[[ Dataset entries open ]]

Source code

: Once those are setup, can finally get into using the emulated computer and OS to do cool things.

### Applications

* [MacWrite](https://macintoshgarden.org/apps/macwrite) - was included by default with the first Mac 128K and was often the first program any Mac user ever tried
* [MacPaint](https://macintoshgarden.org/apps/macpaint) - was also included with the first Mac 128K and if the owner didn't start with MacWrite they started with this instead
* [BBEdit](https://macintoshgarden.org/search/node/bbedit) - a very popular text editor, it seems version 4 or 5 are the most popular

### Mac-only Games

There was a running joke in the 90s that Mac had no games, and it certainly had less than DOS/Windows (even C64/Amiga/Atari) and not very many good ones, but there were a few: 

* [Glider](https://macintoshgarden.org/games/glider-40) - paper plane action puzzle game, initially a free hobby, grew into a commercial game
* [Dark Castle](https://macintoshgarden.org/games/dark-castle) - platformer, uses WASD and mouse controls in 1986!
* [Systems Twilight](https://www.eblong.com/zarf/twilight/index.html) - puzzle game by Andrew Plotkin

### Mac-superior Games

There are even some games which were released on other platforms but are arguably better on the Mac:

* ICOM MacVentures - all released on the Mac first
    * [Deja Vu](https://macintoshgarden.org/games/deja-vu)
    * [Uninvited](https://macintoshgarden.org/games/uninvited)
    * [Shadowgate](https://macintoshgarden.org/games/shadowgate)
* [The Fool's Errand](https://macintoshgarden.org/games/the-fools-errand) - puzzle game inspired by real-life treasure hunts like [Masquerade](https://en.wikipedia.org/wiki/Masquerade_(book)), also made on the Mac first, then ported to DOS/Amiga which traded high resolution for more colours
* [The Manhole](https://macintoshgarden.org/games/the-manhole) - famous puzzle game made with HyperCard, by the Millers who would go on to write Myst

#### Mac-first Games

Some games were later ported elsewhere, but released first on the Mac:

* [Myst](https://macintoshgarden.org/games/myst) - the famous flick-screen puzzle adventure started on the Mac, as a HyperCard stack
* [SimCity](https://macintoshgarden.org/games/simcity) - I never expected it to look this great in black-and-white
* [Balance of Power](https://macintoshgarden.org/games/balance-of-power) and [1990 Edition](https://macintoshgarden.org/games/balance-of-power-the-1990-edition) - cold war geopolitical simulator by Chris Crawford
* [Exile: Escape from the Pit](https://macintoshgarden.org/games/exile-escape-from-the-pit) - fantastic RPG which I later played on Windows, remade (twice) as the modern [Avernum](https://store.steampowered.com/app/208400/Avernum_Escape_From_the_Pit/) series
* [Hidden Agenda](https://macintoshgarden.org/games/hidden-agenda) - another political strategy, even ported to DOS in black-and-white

[[ Dataset entries closed ]]
[[ Dataset entries open ]]

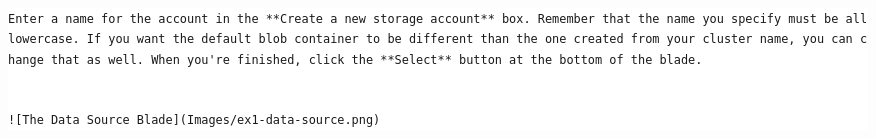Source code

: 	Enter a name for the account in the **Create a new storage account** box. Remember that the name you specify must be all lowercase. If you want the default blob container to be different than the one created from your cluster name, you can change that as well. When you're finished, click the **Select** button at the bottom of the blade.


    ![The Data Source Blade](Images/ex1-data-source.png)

[[ Dataset entries closed ]]

**Work item:**
Copy the stretch of entries from the line that contains "#### Mac-first Games" through the line that contains "Some games were", both lines included, reproducing each line character for character.

**Reply to the task:**
#### Mac-first Games

Some games were later ported elsewhere, but released first on the Mac:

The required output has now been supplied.